A Deception

Following the arranged marriage of Katherine and Samuel More in February of 1611, the couple lived at Larden Hall along with Katherine’s parents Jasper and Elizabeth. However Samuel often was away in London where he worked for Edward la Zouche, 11th Baron Zouche. As head of the Privy Council and a commissioner for The Virginia Company, Lord Zouche had a reason and the authority to put indentured child labor onboard ships bound for the New World.

Between February 1611 and April 1616 Katherine had four children, all baptized at St.James church in Shipton where today a plaque commemorates them:

  • Elinor 
  • Jasper
  • Richard 
  • Mary (aka Mae – my Grandmothers middle name) 

By early spring of 1616, while Katherine was still pregnant with her youngest child Mary, Samuel More was about to assume control of both Linley and Larden estates from his father Richard. He then finally confronted Katherine with an accusation of adultery. It was apparent that none of the children looked like him, instead they particularly resembled Jacob Blakeway, who was from a common Yeoman farming family that for years had leased land from Katherine’s Father Jasper. In Samuel More’s 1622 account of what happened, he described Jacob Blakeway as: ‘a fellow of meane parentage and condicon’.

The Blakeway family were from Brockton.
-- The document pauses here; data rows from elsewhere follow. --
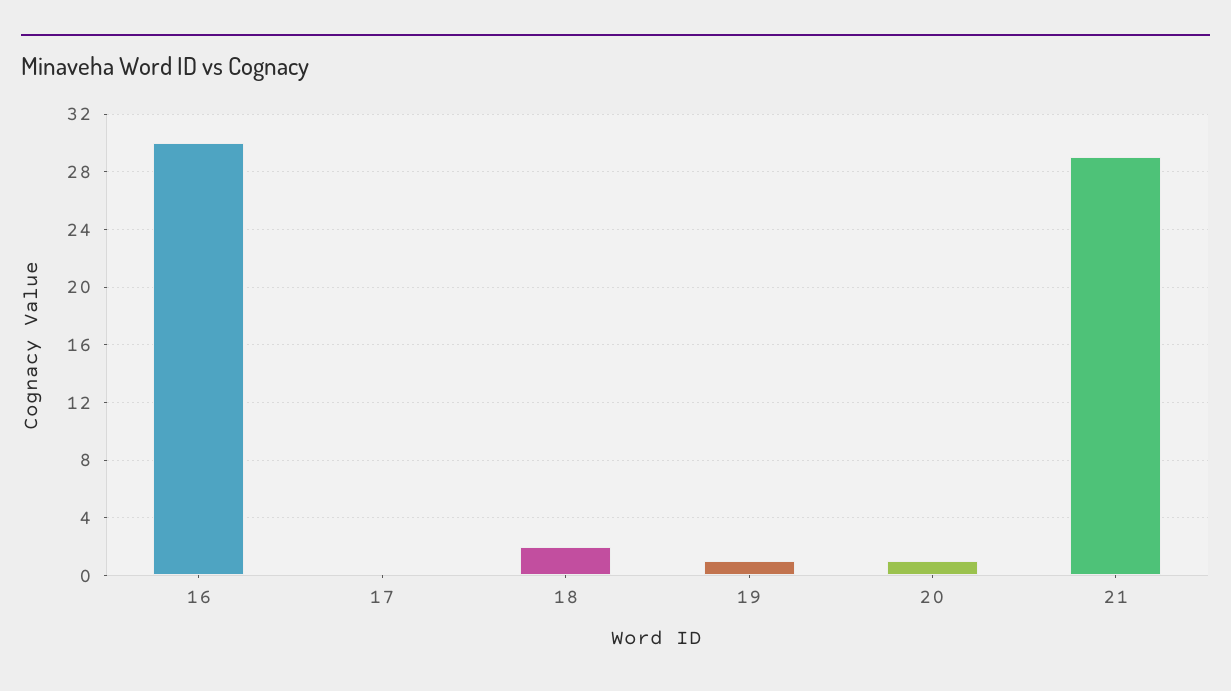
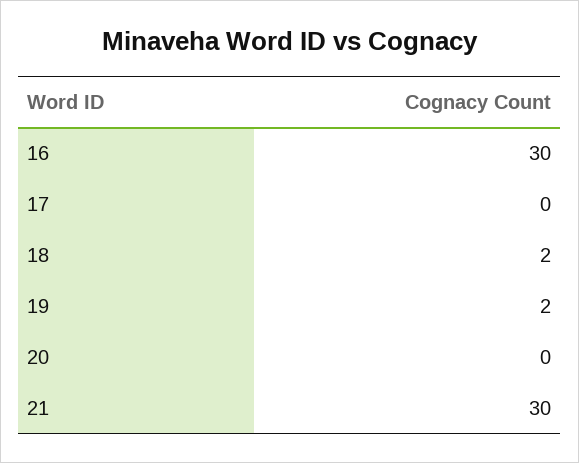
  {
    "16": 30,
    "17": 0,
    "18": 2,
-   "19": 1,
+   "19": 2,
-   "20": 1,
+   "20": 0,
-   "21": 29
+   "21": 30
  }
They had a leaseholder relationship with the Larden Mores for about thirty acres and held land between the Brockton crossroads and the River Corve over three generations. The original Blakeways came from a settlement over the Wenlock Edge. Blakeway Hollow leads out of Wenlock, and drops over the Edge to Apedale, where there is still a Blakeway family farm today.
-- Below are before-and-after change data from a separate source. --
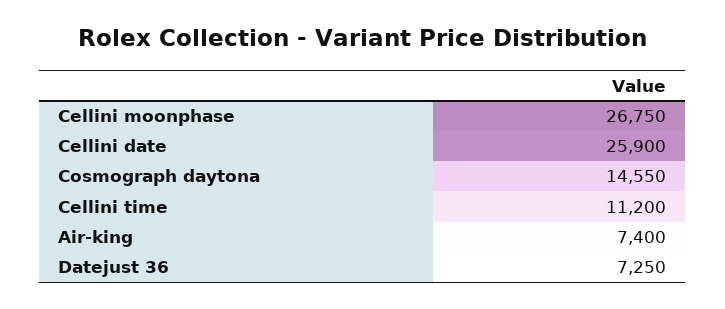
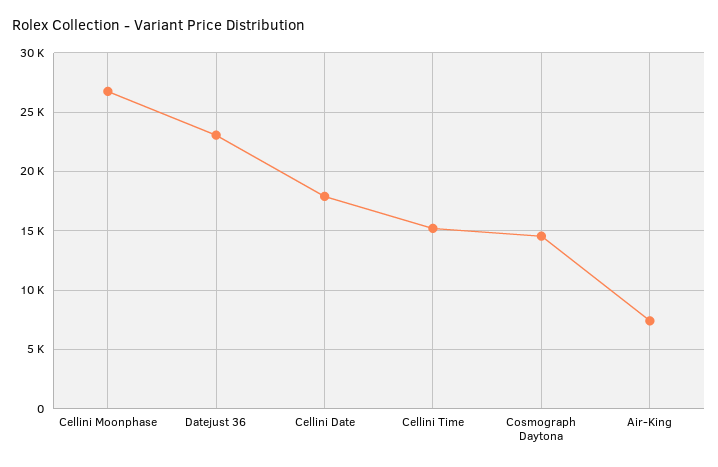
  {
    "Cellini moonphase": 26750,
-   "Cellini date": 25900,
+   "Cellini date": 18000,
    "Cosmograph daytona": 14550,
-   "Cellini time": 11200,
+   "Cellini time": 15000,
    "Air-king": 7400,
-   "Datejust 36": 7250
+   "Datejust 36": 23000
  }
Upon being confronted, Katherine admitted the children were not Samuel’s, but rather that Jacob Blakeway was in fact the biological father and that she had a previously recognized betrothal marriage contract with him. On June 14th 1616 she traveled to Hereford and appeared before the diocese Chancellor Oliver Lloyd seeking permission to divorce Samuel, but because she could not produce just two witnesses to her marriage with Jacob, it was not granted. 

Katherine’s justification for divorce was a pre-contract formal betrothal with Jacob, prior to her arranged marriage to Samuel. Instead she was brought before the Court of the High Commission along with Jacob to formally confess her guilt and was fined £20. Furthermore, Jacob had to vow not to continue his relationship with Katherine.

Around this time, Samuel cut the entail off the estate, ensuring that none of the children would ever be able to inherit anything from the More family. He immediately took all four children from Katherine and then went to London to discuss the scandal with his employer Lord Zouche.

For the next four years the children were kept from their mother and forced to live in the care of servants at Linley Hall. While Katherine pursued the case to the Court of Audience and the ultimate court of appeal for ecclesiastical cases, the Court of Delegates. She repeatedly tried to be with her children to no avail and as Samuel testified; “In a hail of murderous oaths, she did teare the cloathes from their backes…” 

Samuel claimed that Jacob continued to live with Katherine at Larden Hall after the children were removed, in defiance of the court ruling prohibiting him from having a relationship with her. Samuel and his father Richard then attempted to have Jacob forcefully removed from Larden Hall. As he stated Jacob ‘insolently affronted the said Samuel’s friends … doing other enormities to the said Samuel’.

In 1618 Samuel More had Jacob Blakeway brought before Judge Peter Warburton of the Court of Common Pleas and charged with trespass. With Samuel being awarded £400 of a sum originally claimed of over £1000. Given that Jacob was from a modest farming family, he could not afford to pay such a civil settlement. An arrest warrant was issued for Jacob Blakeway as a fugitive from justice. If he were to be captured he possibly would have been hanged. Rather than face the charge, he disappeared from history, never to be seen again.

It was not until 1959, during a winter snowstorm when Sir Jasper More, a descendant of Samuel More, on encouragement from friend Sir Anthony Wagner, by chance found in the attic of Linely Hall, a 1622 document that detailed the legal disputes between Katherine More and Samuel More and what actually happened to the More children.